Many thanks to my cousin Herb Anderson for sharing his childhood memories of our Grandmother and Grandfather’s restaurant.

I also asked some old timers who still live in the Killbuck area to see what they could learn, and Larry Neal gave me some interesting tidbits. This is what Larry wrote to me:

Paul Smith, another of my classmates, remembers walking down the hill after school with your cousin, Herb, and going into the restaurant by the backdoor (into the kitchen).  Paul’s Dad was the minister of Killbuck Christian Church so Paul couldn’t go in the area where they sold beer.  He also remembers the 1926 Essex automobile of your grandparents.

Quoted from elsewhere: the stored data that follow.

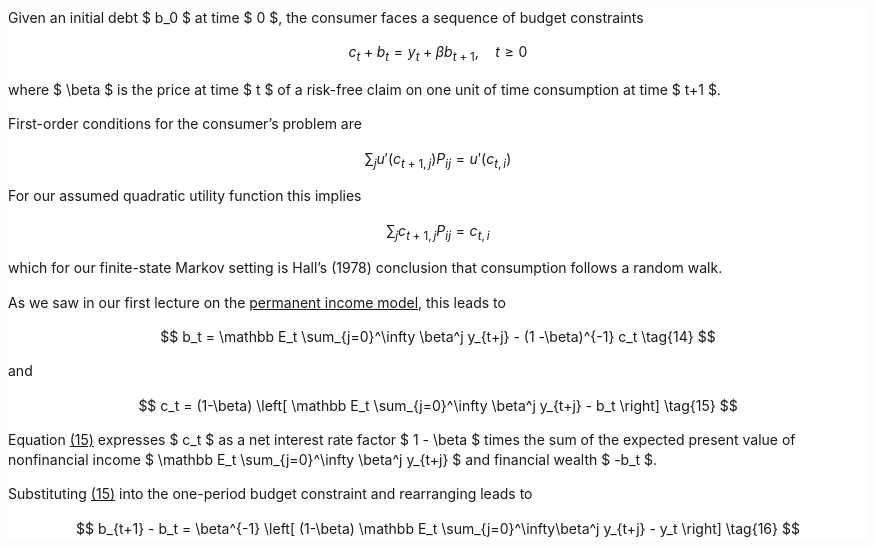 Given an initial debt  $ b_0 $ at time $ 0 $, the
consumer faces a sequence of budget constraints

$$
c_t + b_t = y_t + \beta b_{t+1}, \quad t \geq 0
$$

where $ \beta $ is the price at time $ t $ of a risk-free claim
on one unit of time consumption at time $ t+1 $.

First-order conditions for the consumer’s  problem are

$$
\sum_{j} u'(c_{t+1,j}) P_{ij} = u'(c_{t, i})
$$

For our assumed quadratic utility function this implies


<a id='equation-cs-8'></a>
$$
\sum_j c_{t+1,j} P_{ij} = c_{t,i} \tag{13}
$$

which for our finite-state Markov setting is Hall’s (1978) conclusion that consumption follows a random walk.

As we saw in our first lecture on the [permanent income model](https://python-intro.quantecon.org/perm_income.html), this leads to


<a id='equation-cs-9'></a>
$$
b_t = \mathbb E_t \sum_{j=0}^\infty \beta^j y_{t+j} - (1 -\beta)^{-1} c_t \tag{14}
$$

and


<a id='equation-cs-10'></a>
$$
c_t = (1-\beta)
    \left[
        \mathbb E_t \sum_{j=0}^\infty \beta^j y_{t+j} - b_t
    \right] \tag{15}
$$

Equation [(15)](#equation-cs-10) expresses $ c_t $ as a net interest rate factor $ 1 - \beta $ times the sum
of the expected present value of nonfinancial income $ \mathbb E_t \sum_{j=0}^\infty \beta^j y_{t+j} $ and financial wealth $ -b_t $.

Substituting [(15)](#equation-cs-10)  into the one-period budget constraint and rearranging leads to


<a id='equation-cs-11'></a>
$$
b_{t+1} - b_t
= \beta^{-1} \left[ (1-\beta)
\mathbb E_t \sum_{j=0}^\infty\beta^j y_{t+j} - y_t    \right] \tag{16}
$$
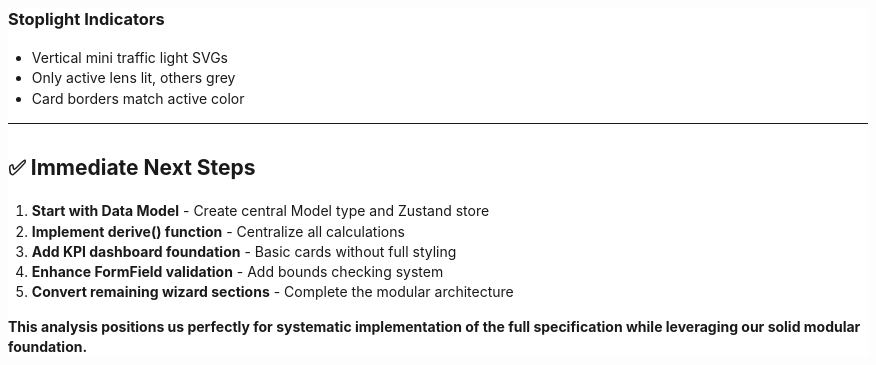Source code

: ### **Stoplight Indicators**
- Vertical mini traffic light SVGs
- Only active lens lit, others grey
- Card borders match active color

---

## ✅ Immediate Next Steps

1. **Start with Data Model** - Create central Model type and Zustand store
2. **Implement derive() function** - Centralize all calculations  
3. **Add KPI dashboard foundation** - Basic cards without full styling
4. **Enhance FormField validation** - Add bounds checking system
5. **Convert remaining wizard sections** - Complete the modular architecture

**This analysis positions us perfectly for systematic implementation of the full specification while leveraging our solid modular foundation.**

Another classmate, Victor Snyder, remembers saving pennies so that he could go into Andersons Restaurant to buy a 5 cent hamburger!

I’m still fishing for more information on the restaurant. I thought it would be interesting to see a menu, but then it occurred to me that they probably didn’t even use menus. And I don’t have recipes for any of those blue plate specials. Either you know how to cook mashed potatoes with pot roast and gravy, or you don’t! But I imagine that since I make meatloaf the way that my mother made it, that Grandma Vera probably made it about the same way. (I make it without onions, and add garlic and celery, and sometimes grated carrot).

Meatloaf mixed the right way.

Granddaughter Rachel mixes the meatloaf the right way.


  • 3 lb. ground beef
  • 1 1/2 C oats (quick cooking or regular) [use smashed up saltines if you don’t have oats.
  • 3-4 eggs
  • 1/2 C onion chopped fine
  • dried parsley (or oregano or Italian herbs–whatever you like)
  • sliced mushrooms if you have them
  • salt and pepper to taste
  • 3/4 C Catsup (or tomato sauce)
  • 1/4 C Catsup for topping

Beat egg. Put all ingredients in large bowl.  Mix with your hands. If it seems too dry, add a little water or broth.  Pat into two loaf pans. Spread catsup on top. Bake at 350@ for about an hour. (Stick a knife into the middle to see if it is done.)